Q. What would you suggest is the appropriate way to follow up a cover letter and resume sent via email? Generally when these are sent in response to a classified type ad, the ad says “No phone calls, please.” However the norm for firms seems to be to never respond to applicants at all. I find this trend very inconsiderate although understandable in the current economic climate. Is there anyway to get past the email wall and find out whether the firm is still hiring or not?
M. O., Belmont, MA
A. You’re trapped in a Catch 22: you’ve got a problem if you act and you’ve got a problem if you don’t act. If an employer says “No phone calls, please” what does calling say about your ability to follow directions? So, let’s take making a phone call off the table right away. One alternative is to do some sleuthing to find out the name of a person in the HR department who you can contact by email. Check the company’s web site and see if personnel are listed.
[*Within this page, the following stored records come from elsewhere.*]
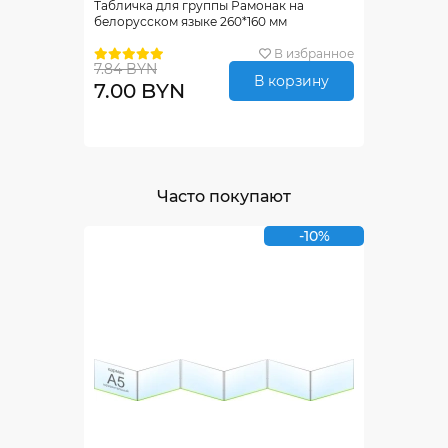
Табличка для группы Рамонак на
белорусском языке 260*160 мм
В избранное
7.84 BYN
В корзину
7.00 BYN
Часто покупают
-10%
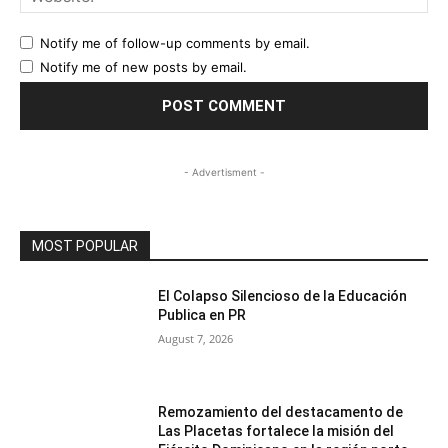
Notify me of follow-up comments by email.
Notify me of new posts by email.
- Advertisment -
MOST POPULAR
El Colapso Silencioso de la Educación
Publica en PR
August 7, 2026
Remozamiento del destacamento de
Las Placetas fortalece la misión del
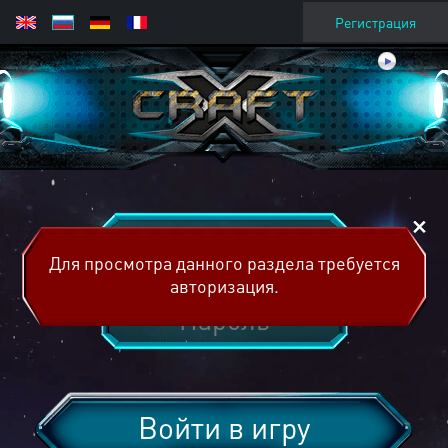
Регистрация
Для просмотра данного раздела требуется
авторизация.
Войти в игру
Or, call the department and ask who you can contact and what their email address is. A third option is to work your network to see if anyone you know can give you the name of a person to contact.
The Emily Post Institute is seeing more and more articles in the news cautioning companies about leaving job seekers high and dry. Companies that don’t respond to job seekers–whether they’re answering a job posting ad or simply sending an unsolicited resume—are inconsiderate, rude and hurting themselves. It won’t be long before the message “Don’t bother applying at XYZ Widgets—they won’t get back to you” circulates among networked job seekers. The poor image they’re creating among job seekers can tarnish their reputation. In addition, the job seekers may one day be clients or prospects with good memories who may choose to take their business elsewhere.
Companies have a responsibility to communicate with all their constituencies and that includes job seekers. If a company tells you not to call and they don’t follow up, ask yourself, “Is this a company I really want to work for?”